Note:  Arabol are extremely spicy so pay attention to how much you add to the salsa, since you want it hot but still consumable.


----------



## Mylegsbig (Jan 30, 2006)

Ive heard of people roasting peppers to bring out flavor.  Under the broiler so their skin blackens and then you peel the skin and they are ever so delicious.

As others have said, i wouldn't boil them.


----------



## Gerrycooks (Jan 30, 2006)

*Boiled peppers??*

Why did you boil the peppers?Maybe that is why the salsa is not hot enough.
Have you ever used a Scotch Bonnet pepper? They are the hottest pepper. I bought some once because I thought they were cute. I tried to fry them and almost had to leave the house. The fumes really made me cough. I couldn't eat them.
I would wear gloves to handle the peppers and don't touch your face.



			
				texasgirl said:
			
		

> I am making my own salsa. I love the taste as it is right now,but, seems not to be hot enough for some of my extended family members. I am putting jalepenos and ceranos. I boiled them for about 15-20 minutes and then mixed them into the tomato mixture. What else can I use or do to make it hotter?


----------



## Jenny (Jan 30, 2006)

All I can say is...I don't think we have salsa in Georgia like the salsa ya'll are talking about!  Ya'll are scaring the living daylights out of me!  I believe I'll be sticking to the tame stuff in Mexicalli Grill!!! LOL!!!


----------



## SierraCook (Jan 30, 2006)

I agree with everyone else, especially Zereh.  Boiling the peppers is what is keeping the salsa from being hot enough.  Fresh serrano and jalapeno chilies should be hot enough just as they are.  I would check with your cousin and ask her what kind of peppers she boiled, dried or fresh ones.  Good luck and let us know how your salsa turns out.


----------



## texasgirl (Jan 31, 2006)

I am using the same as my niece, and boiling them as she does, and it did get hotter the longer I boiled them. I made more last night and I can't eat much of it without melting my mouth down. Let's see my nephew say it's not hot enough today!!  Thanks for your replies. That's what is good about this forum. Everyone has their different ways of doing things. My niece makes hers the way that her mil taught her to make it, as they made it growing up in Mexico. I will keep to her way as the hot sauce is very good in flavor and it doesn't have an ALL pepper taste to it.


----------



## jennyema (Jan 31, 2006)

Habarneros are hot but they taste totally different than jalapenos and serranos so you will change the taste of the salsa.

I have a freezer full of habs and jalepenos, and I am definitely going to experiment with boiling them to see if they are hotter that way.


----------



## GB (Jan 31, 2006)

Yeah I am very curious about this boiling thing as well. Can you ask your cousin what the boiling does? My gut says that some of the oils (which is whee the heat is) would float to the top of the water and then wash away making the pepper less hot, but by your experiences it does not sound like this is the case. I would love toi find out what the boiling actually does.

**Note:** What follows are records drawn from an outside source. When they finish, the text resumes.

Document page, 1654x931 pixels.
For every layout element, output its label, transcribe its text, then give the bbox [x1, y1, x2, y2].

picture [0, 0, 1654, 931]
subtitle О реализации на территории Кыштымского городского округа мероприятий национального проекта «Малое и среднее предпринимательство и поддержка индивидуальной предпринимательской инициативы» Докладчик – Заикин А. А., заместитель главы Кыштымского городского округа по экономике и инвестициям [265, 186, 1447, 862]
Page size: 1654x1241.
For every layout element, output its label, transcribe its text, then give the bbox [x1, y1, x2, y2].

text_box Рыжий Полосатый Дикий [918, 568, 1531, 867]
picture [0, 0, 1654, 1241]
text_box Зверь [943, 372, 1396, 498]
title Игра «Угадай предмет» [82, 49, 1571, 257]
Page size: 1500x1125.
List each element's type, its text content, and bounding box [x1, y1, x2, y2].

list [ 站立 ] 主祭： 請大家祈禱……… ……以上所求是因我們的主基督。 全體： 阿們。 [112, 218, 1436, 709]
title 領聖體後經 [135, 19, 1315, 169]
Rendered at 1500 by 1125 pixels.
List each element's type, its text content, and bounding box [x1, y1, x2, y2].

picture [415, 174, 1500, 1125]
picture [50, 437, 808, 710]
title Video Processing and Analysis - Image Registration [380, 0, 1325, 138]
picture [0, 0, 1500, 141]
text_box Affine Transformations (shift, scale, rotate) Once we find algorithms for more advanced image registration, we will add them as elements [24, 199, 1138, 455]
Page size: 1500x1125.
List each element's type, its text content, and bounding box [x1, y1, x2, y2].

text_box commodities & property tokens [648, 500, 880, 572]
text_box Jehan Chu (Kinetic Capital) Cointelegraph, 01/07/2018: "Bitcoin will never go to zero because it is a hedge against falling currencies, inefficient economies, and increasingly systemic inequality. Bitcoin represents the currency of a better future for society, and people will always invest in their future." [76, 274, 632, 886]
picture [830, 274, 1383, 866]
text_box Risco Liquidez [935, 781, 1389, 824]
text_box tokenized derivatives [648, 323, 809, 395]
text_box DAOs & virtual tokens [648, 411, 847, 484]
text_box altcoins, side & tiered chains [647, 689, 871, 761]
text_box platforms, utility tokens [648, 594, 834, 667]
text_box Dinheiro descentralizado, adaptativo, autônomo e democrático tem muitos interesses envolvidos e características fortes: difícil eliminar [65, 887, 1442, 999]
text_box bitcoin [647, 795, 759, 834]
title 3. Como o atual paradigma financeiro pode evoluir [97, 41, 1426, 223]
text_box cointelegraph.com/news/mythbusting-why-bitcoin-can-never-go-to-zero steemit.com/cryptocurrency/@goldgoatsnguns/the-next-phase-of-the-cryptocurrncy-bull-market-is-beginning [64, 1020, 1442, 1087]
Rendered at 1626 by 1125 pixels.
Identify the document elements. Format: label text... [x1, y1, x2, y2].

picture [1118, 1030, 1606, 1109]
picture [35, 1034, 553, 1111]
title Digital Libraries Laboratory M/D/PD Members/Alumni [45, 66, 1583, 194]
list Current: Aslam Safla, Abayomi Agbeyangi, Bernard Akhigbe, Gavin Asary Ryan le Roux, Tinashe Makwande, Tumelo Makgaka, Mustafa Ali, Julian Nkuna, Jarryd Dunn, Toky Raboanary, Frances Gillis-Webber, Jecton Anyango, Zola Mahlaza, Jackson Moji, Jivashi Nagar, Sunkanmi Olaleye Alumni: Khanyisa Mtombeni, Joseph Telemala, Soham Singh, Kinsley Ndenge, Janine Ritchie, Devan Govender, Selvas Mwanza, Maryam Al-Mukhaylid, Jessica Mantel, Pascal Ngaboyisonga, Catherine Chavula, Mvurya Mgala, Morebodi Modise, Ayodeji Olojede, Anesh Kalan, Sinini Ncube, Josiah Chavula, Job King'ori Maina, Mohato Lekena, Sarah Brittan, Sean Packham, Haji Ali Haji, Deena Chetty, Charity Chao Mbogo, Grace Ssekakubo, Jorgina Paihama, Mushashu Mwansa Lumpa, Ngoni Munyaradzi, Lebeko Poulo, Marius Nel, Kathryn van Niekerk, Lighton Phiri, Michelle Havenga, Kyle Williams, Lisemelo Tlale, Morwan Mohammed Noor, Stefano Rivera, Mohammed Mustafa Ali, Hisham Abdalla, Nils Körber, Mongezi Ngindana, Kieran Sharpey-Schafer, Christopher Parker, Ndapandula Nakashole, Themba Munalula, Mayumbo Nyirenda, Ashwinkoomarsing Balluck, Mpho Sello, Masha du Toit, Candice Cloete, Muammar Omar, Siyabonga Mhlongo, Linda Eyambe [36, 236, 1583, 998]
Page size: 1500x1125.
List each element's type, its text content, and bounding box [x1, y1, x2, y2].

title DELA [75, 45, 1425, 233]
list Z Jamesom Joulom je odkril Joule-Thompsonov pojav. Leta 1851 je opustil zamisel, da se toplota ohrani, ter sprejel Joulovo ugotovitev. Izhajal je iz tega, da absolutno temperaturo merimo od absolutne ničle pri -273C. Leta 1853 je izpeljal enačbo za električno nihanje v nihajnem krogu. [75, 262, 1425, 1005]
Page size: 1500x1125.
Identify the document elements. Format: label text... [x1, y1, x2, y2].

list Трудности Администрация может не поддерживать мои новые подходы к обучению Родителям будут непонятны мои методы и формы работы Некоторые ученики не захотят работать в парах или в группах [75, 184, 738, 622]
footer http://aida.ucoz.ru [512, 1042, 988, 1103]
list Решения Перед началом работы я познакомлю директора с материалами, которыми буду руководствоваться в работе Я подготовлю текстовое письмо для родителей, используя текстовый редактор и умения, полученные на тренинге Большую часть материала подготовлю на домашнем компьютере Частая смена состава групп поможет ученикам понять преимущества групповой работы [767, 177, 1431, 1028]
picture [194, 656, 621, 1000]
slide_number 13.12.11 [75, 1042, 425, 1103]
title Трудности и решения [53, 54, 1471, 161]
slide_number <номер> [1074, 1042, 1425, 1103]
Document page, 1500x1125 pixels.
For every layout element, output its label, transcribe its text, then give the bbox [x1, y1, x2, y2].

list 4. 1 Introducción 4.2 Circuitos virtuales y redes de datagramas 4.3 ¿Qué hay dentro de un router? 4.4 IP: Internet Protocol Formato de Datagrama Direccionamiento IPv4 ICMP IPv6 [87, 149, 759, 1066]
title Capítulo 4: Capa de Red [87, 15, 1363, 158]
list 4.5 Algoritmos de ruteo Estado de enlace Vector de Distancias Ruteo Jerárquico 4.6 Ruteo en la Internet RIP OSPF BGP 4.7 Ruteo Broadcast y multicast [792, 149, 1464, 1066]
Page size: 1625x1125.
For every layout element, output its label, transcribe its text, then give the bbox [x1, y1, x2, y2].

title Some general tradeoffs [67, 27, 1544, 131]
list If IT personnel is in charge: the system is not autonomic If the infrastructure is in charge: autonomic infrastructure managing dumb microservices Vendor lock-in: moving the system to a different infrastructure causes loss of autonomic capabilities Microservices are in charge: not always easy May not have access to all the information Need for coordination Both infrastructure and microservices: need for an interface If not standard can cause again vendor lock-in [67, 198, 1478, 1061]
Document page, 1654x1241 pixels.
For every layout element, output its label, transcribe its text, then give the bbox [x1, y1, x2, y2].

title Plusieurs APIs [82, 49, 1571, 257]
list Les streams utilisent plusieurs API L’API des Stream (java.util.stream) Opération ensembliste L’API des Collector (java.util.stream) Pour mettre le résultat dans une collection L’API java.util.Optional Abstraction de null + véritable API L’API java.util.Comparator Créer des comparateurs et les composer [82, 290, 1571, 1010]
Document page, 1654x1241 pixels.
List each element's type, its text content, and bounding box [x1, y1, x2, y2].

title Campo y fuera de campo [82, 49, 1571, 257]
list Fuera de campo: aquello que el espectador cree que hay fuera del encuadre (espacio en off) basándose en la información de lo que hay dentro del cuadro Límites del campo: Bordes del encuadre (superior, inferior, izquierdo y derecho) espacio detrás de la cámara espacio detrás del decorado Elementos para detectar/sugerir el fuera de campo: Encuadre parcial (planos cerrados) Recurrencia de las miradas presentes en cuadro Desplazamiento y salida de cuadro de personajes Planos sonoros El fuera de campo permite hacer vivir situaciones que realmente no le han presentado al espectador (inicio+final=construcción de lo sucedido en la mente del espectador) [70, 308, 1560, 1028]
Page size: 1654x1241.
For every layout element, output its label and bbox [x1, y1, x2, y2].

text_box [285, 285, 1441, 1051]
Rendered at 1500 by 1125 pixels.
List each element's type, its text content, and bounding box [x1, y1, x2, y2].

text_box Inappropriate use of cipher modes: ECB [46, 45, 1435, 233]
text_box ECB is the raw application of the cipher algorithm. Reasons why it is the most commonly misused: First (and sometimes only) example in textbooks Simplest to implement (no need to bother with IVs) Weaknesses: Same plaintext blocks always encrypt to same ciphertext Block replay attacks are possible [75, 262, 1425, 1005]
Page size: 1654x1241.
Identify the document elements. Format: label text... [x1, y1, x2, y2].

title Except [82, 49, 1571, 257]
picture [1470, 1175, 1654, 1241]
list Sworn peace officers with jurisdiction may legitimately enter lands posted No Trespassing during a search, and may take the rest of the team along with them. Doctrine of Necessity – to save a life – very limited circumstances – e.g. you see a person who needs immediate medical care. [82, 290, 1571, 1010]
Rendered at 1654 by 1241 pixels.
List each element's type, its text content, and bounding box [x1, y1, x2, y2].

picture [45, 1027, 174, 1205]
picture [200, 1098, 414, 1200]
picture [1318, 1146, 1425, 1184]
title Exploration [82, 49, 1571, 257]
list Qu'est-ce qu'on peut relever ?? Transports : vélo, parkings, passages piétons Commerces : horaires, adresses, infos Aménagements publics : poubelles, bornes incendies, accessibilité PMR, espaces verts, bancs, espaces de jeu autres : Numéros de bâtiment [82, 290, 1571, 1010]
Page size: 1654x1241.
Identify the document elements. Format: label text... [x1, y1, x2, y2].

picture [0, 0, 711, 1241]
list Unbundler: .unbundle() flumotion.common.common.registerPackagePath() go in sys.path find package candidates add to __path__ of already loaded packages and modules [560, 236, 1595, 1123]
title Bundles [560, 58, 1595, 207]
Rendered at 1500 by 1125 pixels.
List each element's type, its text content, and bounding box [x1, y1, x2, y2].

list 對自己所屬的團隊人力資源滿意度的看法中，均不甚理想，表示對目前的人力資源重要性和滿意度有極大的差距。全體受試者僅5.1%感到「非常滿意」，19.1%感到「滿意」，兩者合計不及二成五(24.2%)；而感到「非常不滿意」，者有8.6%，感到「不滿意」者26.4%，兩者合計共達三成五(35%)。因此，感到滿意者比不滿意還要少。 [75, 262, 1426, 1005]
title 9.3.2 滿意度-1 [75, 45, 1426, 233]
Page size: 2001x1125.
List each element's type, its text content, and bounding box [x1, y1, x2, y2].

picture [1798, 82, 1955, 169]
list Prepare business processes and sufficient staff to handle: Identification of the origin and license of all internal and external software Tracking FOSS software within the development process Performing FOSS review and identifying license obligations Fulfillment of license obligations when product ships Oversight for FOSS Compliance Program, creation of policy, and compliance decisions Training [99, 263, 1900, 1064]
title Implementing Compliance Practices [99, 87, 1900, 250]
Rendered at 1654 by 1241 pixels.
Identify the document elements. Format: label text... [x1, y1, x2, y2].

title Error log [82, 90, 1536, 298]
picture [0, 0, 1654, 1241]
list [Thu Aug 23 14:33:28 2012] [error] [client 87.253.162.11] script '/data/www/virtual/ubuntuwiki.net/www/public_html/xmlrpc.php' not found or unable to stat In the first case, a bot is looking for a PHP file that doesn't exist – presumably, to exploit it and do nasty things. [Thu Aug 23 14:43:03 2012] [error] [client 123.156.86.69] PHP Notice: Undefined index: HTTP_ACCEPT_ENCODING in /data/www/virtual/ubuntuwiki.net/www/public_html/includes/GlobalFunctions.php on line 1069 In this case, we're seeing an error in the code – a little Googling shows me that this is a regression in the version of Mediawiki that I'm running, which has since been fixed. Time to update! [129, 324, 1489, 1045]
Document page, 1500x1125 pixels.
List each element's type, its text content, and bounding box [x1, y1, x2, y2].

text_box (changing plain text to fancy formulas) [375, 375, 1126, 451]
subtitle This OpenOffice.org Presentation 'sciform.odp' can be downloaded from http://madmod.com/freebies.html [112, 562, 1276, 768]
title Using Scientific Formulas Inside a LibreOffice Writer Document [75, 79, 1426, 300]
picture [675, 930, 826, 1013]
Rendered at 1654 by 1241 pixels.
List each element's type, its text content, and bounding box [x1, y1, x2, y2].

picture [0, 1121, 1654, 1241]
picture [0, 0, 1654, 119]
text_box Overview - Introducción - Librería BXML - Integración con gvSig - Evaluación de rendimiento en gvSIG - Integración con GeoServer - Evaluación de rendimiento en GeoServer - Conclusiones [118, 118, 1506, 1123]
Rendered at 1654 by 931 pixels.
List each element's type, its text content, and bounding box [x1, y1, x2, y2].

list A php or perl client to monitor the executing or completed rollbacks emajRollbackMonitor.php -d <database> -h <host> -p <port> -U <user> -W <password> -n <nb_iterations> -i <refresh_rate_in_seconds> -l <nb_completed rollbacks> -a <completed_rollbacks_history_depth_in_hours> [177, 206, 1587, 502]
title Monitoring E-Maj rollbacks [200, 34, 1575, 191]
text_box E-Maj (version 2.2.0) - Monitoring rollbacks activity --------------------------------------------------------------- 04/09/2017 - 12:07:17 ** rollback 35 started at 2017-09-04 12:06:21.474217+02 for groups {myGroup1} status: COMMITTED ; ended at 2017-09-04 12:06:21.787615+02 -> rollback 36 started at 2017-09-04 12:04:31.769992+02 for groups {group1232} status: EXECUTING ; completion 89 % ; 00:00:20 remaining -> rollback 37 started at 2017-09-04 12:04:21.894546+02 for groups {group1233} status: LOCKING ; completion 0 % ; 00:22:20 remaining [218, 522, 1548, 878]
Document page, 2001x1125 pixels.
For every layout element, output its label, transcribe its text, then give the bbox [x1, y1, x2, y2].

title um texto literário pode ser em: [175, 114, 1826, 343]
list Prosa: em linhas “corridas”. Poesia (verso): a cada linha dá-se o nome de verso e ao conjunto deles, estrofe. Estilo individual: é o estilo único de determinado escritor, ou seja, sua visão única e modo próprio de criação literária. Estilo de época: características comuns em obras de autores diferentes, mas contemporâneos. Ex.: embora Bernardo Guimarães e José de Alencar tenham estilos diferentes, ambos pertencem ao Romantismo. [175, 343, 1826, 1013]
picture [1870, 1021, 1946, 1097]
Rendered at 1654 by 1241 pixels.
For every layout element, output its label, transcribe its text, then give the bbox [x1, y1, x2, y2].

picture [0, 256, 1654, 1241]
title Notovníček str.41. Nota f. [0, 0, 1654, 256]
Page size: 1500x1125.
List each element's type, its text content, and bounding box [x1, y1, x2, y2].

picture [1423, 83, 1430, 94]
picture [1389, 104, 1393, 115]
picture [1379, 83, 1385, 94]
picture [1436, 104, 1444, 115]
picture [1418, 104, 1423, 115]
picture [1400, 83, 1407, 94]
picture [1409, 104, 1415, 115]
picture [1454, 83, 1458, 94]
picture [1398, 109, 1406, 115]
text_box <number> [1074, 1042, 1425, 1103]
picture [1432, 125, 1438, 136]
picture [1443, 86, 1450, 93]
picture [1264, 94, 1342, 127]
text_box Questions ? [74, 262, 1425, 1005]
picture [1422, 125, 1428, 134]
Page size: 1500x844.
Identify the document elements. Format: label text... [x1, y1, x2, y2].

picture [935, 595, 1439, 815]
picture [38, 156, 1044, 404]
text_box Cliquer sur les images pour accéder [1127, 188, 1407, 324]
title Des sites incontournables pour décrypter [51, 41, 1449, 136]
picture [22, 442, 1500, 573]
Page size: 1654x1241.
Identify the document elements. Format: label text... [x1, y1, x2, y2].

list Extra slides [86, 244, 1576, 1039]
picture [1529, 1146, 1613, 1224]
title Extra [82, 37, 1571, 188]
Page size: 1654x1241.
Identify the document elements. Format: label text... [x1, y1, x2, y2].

How long do you boil them for?


----------



## texasgirl (Jan 31, 2006)

I will ask my niece,but, since there are so many different opinions, I guess you'll just have to test it out and see for yourself. I know what I was told and what I did and what the results were.


----------



## GB (Jan 31, 2006)

How long did you boil them for? I think I would like to try this as I have been having bad luck with jalopenos lately. They do not seem to have much heat anymore, at least the ones I get. If boiling does something to increase that then I am definitely going to give it a shot!


----------



## jennyema (Jan 31, 2006)

Yes ... did you say 20 minutes?  In plain tap water?


----------



## Dina (Jan 31, 2006)

I'm with GB about losing the oils of the peppers when you boil them.  Now I'm curious to know what the boiling process is all about.


----------



## texasgirl (Jan 31, 2006)

I didn't time the first batch, but, I did last night and I boiled the peppers for 13 minutes on med-hi heat.

I'm waiting to hear from my nephew in law. He may wait until he talks to him mom if he's not sure of why it happens.

btw, boil them whole, with stems. Do not cut up or chop,until boiled.


----------



## Dina (Jan 31, 2006)

TXgirl,
I once roasted the peppers, onions and garlic and came up with an incredible and tasty sauce.


----------



## kadesma (Jan 31, 2006)

Texas,
I'm not a HOT salsa person, but, many are..So, in my way of thinking, a TNT family recipe that works and gives you what your family group likes and wants, is the one I'd use. There are always many opinions but, use your own in this area. What is that saying? If it aint broke don't fix it 

kadesma


----------



## texasgirl (Jan 31, 2006)

Thanks kadesma!


----------